[Source texts of formatted documents]
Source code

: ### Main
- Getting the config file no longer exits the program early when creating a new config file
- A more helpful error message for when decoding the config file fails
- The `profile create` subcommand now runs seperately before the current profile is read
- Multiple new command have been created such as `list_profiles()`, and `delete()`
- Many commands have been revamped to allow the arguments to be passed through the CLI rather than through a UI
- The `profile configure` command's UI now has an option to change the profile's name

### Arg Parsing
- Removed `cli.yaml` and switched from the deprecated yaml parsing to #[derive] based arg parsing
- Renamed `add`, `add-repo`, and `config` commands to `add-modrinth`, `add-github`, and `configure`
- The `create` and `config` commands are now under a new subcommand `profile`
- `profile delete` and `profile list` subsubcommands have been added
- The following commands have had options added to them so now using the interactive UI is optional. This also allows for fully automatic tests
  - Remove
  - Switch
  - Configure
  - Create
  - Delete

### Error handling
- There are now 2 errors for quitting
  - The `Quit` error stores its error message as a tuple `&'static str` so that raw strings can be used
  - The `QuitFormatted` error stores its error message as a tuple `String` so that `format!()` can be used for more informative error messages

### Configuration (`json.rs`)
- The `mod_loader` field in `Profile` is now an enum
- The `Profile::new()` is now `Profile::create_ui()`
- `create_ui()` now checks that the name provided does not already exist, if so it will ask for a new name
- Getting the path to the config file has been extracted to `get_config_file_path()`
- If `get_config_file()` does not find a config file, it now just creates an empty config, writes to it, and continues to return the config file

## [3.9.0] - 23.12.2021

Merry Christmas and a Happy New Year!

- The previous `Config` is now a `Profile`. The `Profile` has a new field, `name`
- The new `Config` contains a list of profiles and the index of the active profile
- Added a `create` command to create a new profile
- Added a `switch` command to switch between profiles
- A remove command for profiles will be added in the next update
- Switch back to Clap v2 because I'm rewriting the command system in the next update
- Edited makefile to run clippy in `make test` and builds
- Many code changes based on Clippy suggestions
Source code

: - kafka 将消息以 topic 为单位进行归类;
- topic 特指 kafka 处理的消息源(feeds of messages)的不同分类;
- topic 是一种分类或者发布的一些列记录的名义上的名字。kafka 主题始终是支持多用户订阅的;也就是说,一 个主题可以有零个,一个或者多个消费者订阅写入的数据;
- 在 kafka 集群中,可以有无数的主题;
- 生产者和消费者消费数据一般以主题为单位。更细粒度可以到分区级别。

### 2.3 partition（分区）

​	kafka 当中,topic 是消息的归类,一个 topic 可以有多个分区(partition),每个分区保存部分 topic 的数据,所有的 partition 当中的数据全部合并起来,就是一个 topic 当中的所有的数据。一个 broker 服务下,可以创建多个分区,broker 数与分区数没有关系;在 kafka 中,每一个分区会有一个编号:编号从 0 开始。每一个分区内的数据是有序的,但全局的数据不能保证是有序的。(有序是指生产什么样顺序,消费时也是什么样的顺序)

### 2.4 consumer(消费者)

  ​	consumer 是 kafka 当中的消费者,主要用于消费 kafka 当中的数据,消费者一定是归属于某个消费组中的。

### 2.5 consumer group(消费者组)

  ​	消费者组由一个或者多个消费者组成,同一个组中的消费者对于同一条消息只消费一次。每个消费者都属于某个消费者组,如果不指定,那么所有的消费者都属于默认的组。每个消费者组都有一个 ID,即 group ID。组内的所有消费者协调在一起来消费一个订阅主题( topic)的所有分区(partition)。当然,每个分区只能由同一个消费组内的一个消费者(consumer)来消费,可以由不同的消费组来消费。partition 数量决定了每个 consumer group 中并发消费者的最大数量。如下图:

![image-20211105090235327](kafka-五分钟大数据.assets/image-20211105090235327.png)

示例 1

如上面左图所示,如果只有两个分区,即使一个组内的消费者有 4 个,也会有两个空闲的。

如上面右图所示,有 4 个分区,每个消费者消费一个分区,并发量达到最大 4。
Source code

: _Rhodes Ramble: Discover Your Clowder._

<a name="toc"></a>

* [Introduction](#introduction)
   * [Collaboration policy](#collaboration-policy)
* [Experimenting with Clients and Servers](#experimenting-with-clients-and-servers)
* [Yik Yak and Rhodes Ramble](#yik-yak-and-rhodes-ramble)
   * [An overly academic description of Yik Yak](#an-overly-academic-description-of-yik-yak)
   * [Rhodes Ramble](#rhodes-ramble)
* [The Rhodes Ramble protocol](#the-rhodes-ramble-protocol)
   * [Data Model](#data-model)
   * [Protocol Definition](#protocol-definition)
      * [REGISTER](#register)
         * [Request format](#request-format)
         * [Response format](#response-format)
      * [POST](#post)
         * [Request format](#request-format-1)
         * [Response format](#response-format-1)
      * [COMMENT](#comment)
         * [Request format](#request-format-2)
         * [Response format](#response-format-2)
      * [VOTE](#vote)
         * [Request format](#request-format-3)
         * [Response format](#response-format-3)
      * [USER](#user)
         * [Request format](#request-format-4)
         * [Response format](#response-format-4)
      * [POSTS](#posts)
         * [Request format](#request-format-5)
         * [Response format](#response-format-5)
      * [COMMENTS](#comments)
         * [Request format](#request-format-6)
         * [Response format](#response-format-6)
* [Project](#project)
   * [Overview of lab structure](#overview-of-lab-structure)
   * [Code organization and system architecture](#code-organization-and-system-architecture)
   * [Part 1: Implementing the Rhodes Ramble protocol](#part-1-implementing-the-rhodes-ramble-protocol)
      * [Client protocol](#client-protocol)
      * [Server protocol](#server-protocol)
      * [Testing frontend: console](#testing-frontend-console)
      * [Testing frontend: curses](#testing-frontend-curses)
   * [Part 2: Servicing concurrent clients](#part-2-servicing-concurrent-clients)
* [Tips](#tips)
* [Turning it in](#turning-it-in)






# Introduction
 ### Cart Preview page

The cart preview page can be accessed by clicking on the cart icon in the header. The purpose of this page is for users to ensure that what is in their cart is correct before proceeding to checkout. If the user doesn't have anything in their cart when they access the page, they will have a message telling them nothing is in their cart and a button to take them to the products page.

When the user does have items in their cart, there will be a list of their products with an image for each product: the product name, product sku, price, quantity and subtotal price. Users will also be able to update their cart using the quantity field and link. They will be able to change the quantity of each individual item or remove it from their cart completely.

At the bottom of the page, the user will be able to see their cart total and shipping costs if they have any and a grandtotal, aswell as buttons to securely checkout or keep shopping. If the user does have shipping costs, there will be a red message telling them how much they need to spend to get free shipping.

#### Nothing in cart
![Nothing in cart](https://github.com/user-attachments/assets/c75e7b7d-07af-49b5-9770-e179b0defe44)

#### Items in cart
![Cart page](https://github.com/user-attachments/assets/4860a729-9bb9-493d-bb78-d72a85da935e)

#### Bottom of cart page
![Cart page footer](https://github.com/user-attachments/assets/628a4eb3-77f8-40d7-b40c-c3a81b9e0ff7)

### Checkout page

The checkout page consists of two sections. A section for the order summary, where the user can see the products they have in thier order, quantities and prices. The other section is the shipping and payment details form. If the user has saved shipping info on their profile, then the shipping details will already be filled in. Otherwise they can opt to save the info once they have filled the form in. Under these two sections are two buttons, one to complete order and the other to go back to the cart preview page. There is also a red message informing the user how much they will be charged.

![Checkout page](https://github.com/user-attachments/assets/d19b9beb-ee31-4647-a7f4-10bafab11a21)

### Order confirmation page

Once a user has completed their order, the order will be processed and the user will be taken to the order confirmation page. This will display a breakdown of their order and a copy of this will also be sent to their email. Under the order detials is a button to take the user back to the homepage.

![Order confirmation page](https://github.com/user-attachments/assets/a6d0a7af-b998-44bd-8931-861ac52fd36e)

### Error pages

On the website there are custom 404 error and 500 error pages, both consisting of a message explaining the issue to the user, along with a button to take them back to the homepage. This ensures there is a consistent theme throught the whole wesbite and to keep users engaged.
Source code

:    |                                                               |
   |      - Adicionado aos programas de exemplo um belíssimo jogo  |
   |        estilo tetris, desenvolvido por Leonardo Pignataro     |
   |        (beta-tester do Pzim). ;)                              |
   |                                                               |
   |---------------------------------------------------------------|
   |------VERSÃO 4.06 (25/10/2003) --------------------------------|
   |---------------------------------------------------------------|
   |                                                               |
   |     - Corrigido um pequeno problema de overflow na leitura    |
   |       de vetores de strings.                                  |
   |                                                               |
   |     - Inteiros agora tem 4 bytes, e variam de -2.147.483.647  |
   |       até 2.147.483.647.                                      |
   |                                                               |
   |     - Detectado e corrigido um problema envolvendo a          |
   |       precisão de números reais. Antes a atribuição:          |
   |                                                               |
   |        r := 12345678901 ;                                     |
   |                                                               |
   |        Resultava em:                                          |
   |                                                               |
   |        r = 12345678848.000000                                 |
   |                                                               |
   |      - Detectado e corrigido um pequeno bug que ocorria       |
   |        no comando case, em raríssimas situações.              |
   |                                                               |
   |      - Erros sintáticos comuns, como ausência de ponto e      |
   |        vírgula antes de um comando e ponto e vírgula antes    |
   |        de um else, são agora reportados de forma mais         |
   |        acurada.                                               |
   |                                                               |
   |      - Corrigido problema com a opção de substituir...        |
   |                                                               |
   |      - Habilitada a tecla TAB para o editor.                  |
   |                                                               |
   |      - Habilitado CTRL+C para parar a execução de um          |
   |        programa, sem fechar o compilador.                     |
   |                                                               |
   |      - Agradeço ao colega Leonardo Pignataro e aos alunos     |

#### Work task
Within the data, how many lines hold the string "response"? Answer with the number and nothing more.

#### Task answer
7